* [EXERCISE DETAILS]:
Every line of the records that holds the word "doing" should be copied.

* [EXERCISE INPUTS]:
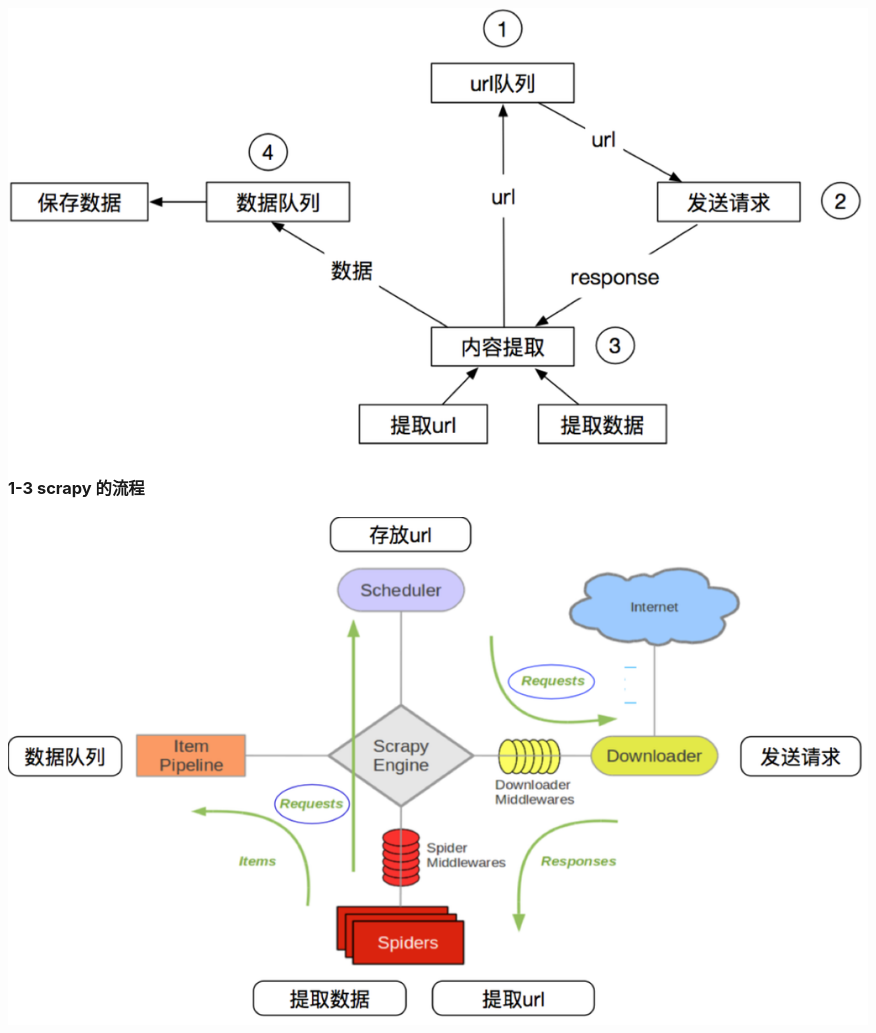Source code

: ![image-20240123212614640](Python3%E5%AD%A6%E4%B9%A0%E7%AC%94%E8%AE%B0.assets/image-20240123212614640.png)

### 1-3 scrapy 的流程

![image-20240123212722540](Python3%E5%AD%A6%E4%B9%A0%E7%AC%94%E8%AE%B0.assets/image-20240123212722540.png)
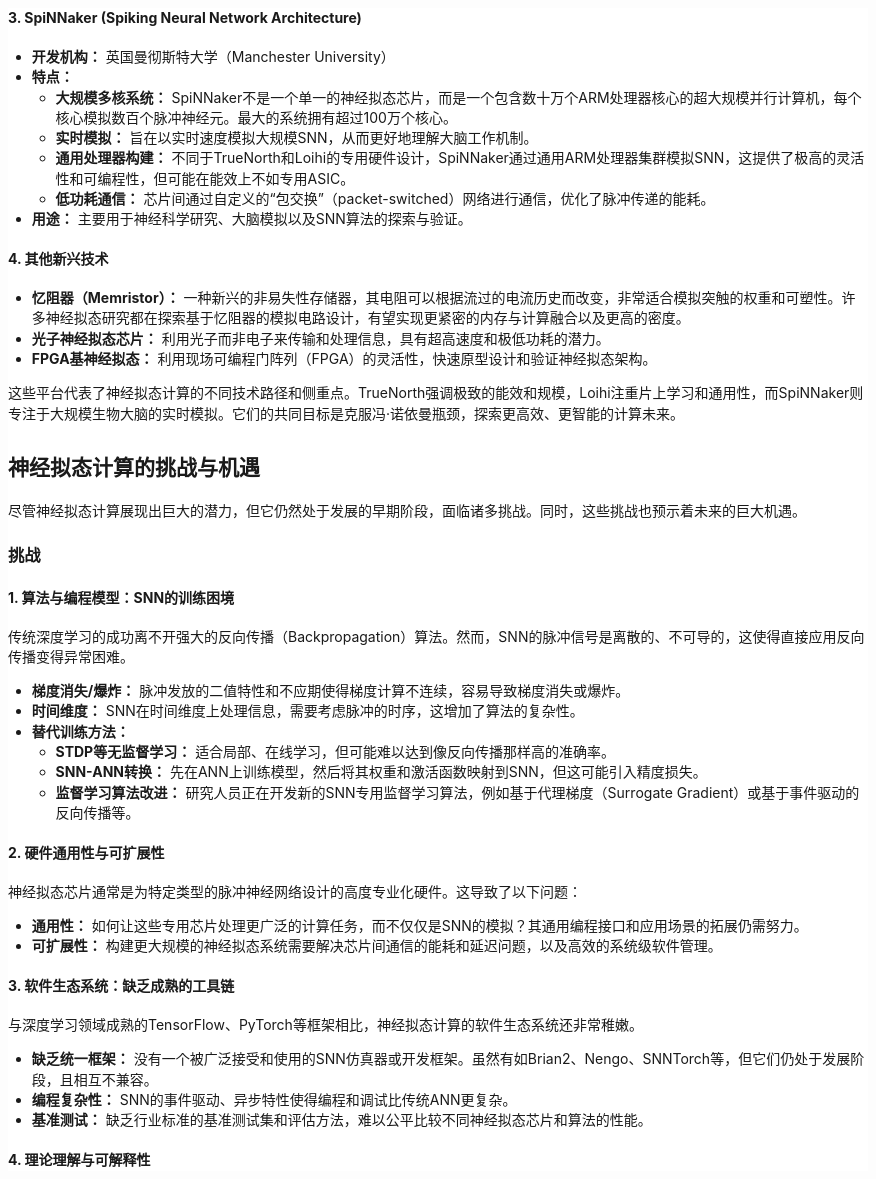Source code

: #### 3. SpiNNaker (Spiking Neural Network Architecture)

*   **开发机构：** 英国曼彻斯特大学（Manchester University）
*   **特点：**
    *   **大规模多核系统：** SpiNNaker不是一个单一的神经拟态芯片，而是一个包含数十万个ARM处理器核心的超大规模并行计算机，每个核心模拟数百个脉冲神经元。最大的系统拥有超过100万个核心。
    *   **实时模拟：** 旨在以实时速度模拟大规模SNN，从而更好地理解大脑工作机制。
    *   **通用处理器构建：** 不同于TrueNorth和Loihi的专用硬件设计，SpiNNaker通过通用ARM处理器集群模拟SNN，这提供了极高的灵活性和可编程性，但可能在能效上不如专用ASIC。
    *   **低功耗通信：** 芯片间通过自定义的“包交换”（packet-switched）网络进行通信，优化了脉冲传递的能耗。
*   **用途：** 主要用于神经科学研究、大脑模拟以及SNN算法的探索与验证。

#### 4. 其他新兴技术

*   **忆阻器（Memristor）：** 一种新兴的非易失性存储器，其电阻可以根据流过的电流历史而改变，非常适合模拟突触的权重和可塑性。许多神经拟态研究都在探索基于忆阻器的模拟电路设计，有望实现更紧密的内存与计算融合以及更高的密度。
*   **光子神经拟态芯片：** 利用光子而非电子来传输和处理信息，具有超高速度和极低功耗的潜力。
*   **FPGA基神经拟态：** 利用现场可编程门阵列（FPGA）的灵活性，快速原型设计和验证神经拟态架构。

这些平台代表了神经拟态计算的不同技术路径和侧重点。TrueNorth强调极致的能效和规模，Loihi注重片上学习和通用性，而SpiNNaker则专注于大规模生物大脑的实时模拟。它们的共同目标是克服冯·诺依曼瓶颈，探索更高效、更智能的计算未来。

## 神经拟态计算的挑战与机遇

尽管神经拟态计算展现出巨大的潜力，但它仍然处于发展的早期阶段，面临诸多挑战。同时，这些挑战也预示着未来的巨大机遇。

### 挑战

#### 1. 算法与编程模型：SNN的训练困境

传统深度学习的成功离不开强大的反向传播（Backpropagation）算法。然而，SNN的脉冲信号是离散的、不可导的，这使得直接应用反向传播变得异常困难。

*   **梯度消失/爆炸：** 脉冲发放的二值特性和不应期使得梯度计算不连续，容易导致梯度消失或爆炸。
*   **时间维度：** SNN在时间维度上处理信息，需要考虑脉冲的时序，这增加了算法的复杂性。
*   **替代训练方法：**
    *   **STDP等无监督学习：** 适合局部、在线学习，但可能难以达到像反向传播那样高的准确率。
    *   **SNN-ANN转换：** 先在ANN上训练模型，然后将其权重和激活函数映射到SNN，但这可能引入精度损失。
    *   **监督学习算法改进：** 研究人员正在开发新的SNN专用监督学习算法，例如基于代理梯度（Surrogate Gradient）或基于事件驱动的反向传播等。

#### 2. 硬件通用性与可扩展性

神经拟态芯片通常是为特定类型的脉冲神经网络设计的高度专业化硬件。这导致了以下问题：

*   **通用性：** 如何让这些专用芯片处理更广泛的计算任务，而不仅仅是SNN的模拟？其通用编程接口和应用场景的拓展仍需努力。
*   **可扩展性：** 构建更大规模的神经拟态系统需要解决芯片间通信的能耗和延迟问题，以及高效的系统级软件管理。

#### 3. 软件生态系统：缺乏成熟的工具链

与深度学习领域成熟的TensorFlow、PyTorch等框架相比，神经拟态计算的软件生态系统还非常稚嫩。

*   **缺乏统一框架：** 没有一个被广泛接受和使用的SNN仿真器或开发框架。虽然有如Brian2、Nengo、SNNTorch等，但它们仍处于发展阶段，且相互不兼容。
*   **编程复杂性：** SNN的事件驱动、异步特性使得编程和调试比传统ANN更复杂。
*   **基准测试：** 缺乏行业标准的基准测试集和评估方法，难以公平比较不同神经拟态芯片和算法的性能。

#### 4. 理论理解与可解释性

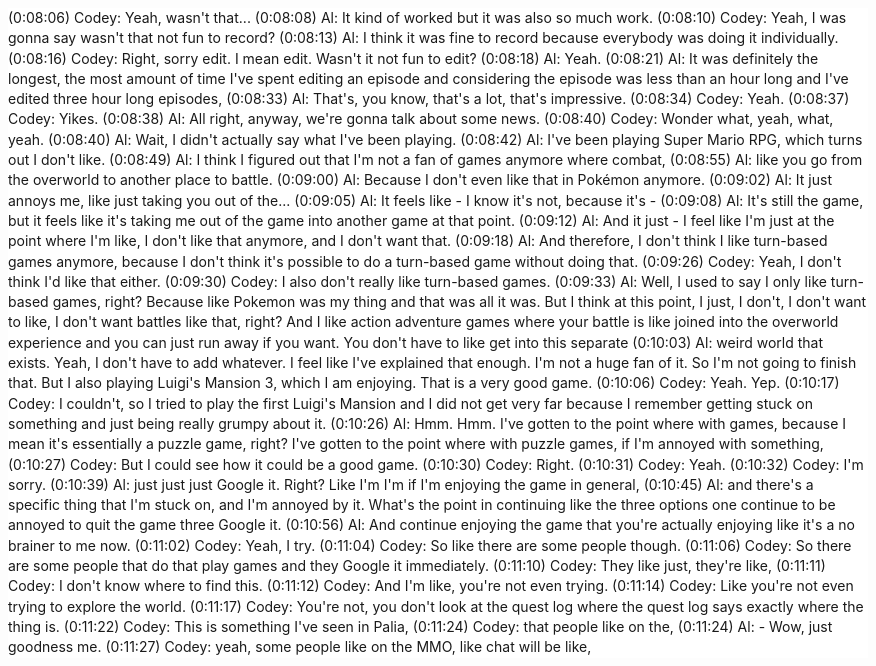(0:08:06) Codey: Yeah, wasn't that...
(0:08:08) Al: It kind of worked but it was also so much work.
(0:08:10) Codey: Yeah, I was gonna say wasn't that not fun to record?
(0:08:13) Al: I think it was fine to record because everybody was doing it individually.
(0:08:16) Codey: Right, sorry edit. I mean edit. Wasn't it not fun to edit?
(0:08:18) Al: Yeah.
(0:08:21) Al: It was definitely the longest, the most amount of time I've spent editing an episode and considering the episode was less than an hour long and I've edited three hour long episodes,
(0:08:33) Al: That's, you know, that's a lot, that's impressive.
(0:08:34) Codey: Yeah.
(0:08:37) Codey: Yikes.
(0:08:38) Al: All right, anyway, we're gonna talk about some news.
(0:08:40) Codey: Wonder what, yeah, what, yeah.
(0:08:40) Al: Wait, I didn't actually say what I've been playing.
(0:08:42) Al: I've been playing Super Mario RPG, which turns out I don't like.
(0:08:49) Al: I think I figured out that I'm not a fan of games anymore where combat,
(0:08:55) Al: like you go from the overworld to another place to battle.
(0:09:00) Al: Because I don't even like that in Pokémon anymore.
(0:09:02) Al: It just annoys me, like just taking you out of the...
(0:09:05) Al: It feels like - I know it's not, because it's -
(0:09:08) Al: It's still the game, but it feels like it's taking me out of the game into another game at that point.
(0:09:12) Al: And it just - I feel like I'm just at the point where I'm like, I don't like that anymore, and I don't want that.
(0:09:18) Al: And therefore, I don't think I like turn-based games anymore, because I don't think it's possible to do a turn-based game without doing that.
(0:09:26) Codey: Yeah, I don't think I'd like that either.
(0:09:30) Codey: I also don't really like turn-based games.
(0:09:33) Al: Well, I used to say I only like turn-based games, right? Because like Pokemon was my thing and that was all it was. But I think at this point, I just, I don't, I don't want to like, I don't want battles like that, right? And I like action adventure games where your battle is like joined into the overworld experience and you can just run away if you want. You don't have to like get into this separate
(0:10:03) Al: weird world that exists. Yeah, I don't have to add whatever. I feel like I've explained that enough. I'm not a huge fan of it. So I'm not going to finish that. But I also playing Luigi's Mansion 3, which I am enjoying. That is a very good game.
(0:10:06) Codey: Yeah. Yep.
(0:10:17) Codey: I couldn't, so I tried to play the first Luigi's Mansion and I did not get very far because I remember getting stuck on something and just being really grumpy about it.
(0:10:26) Al: Hmm. Hmm. I've gotten to the point where with games, because I mean it's essentially a puzzle game, right? I've gotten to the point where with puzzle games, if I'm annoyed with something,
(0:10:27) Codey: But I could see how it could be a good game.
(0:10:30) Codey: Right.
(0:10:31) Codey: Yeah.
(0:10:32) Codey: I'm sorry.
(0:10:39) Al: just just just Google it. Right? Like I'm I'm if I'm enjoying the game in general,
(0:10:45) Al: and there's a specific thing that I'm stuck on, and I'm annoyed by it. What's the point in continuing like the three options one continue to be annoyed to quit the game three Google it.
(0:10:56) Al: And continue enjoying the game that you're actually enjoying like it's a no brainer to me now.
(0:11:02) Codey: Yeah, I try.
(0:11:04) Codey: So like there are some people though.
(0:11:06) Codey: So there are some people that do that play games and they Google it immediately.
(0:11:10) Codey: They like just, they're like,
(0:11:11) Codey: I don't know where to find this.
(0:11:12) Codey: And I'm like, you're not even trying.
(0:11:14) Codey: Like you're not even trying to explore the world.
(0:11:17) Codey: You're not, you don't look at the quest log where the quest log says exactly where the thing is.
(0:11:22) Codey: This is something I've seen in Palia,
(0:11:24) Codey: that people like on the,
(0:11:24) Al: - Wow, just goodness me.
(0:11:27) Codey: yeah, some people like on the MMO, like chat will be like,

* [RESULT OF THE EXERCISE]:
(0:08:13) Al: I think it was fine to record because everybody was doing it individually.
(0:09:18) Al: And therefore, I don't think I like turn-based games anymore, because I don't think it's possible to do a turn-based game without doing that.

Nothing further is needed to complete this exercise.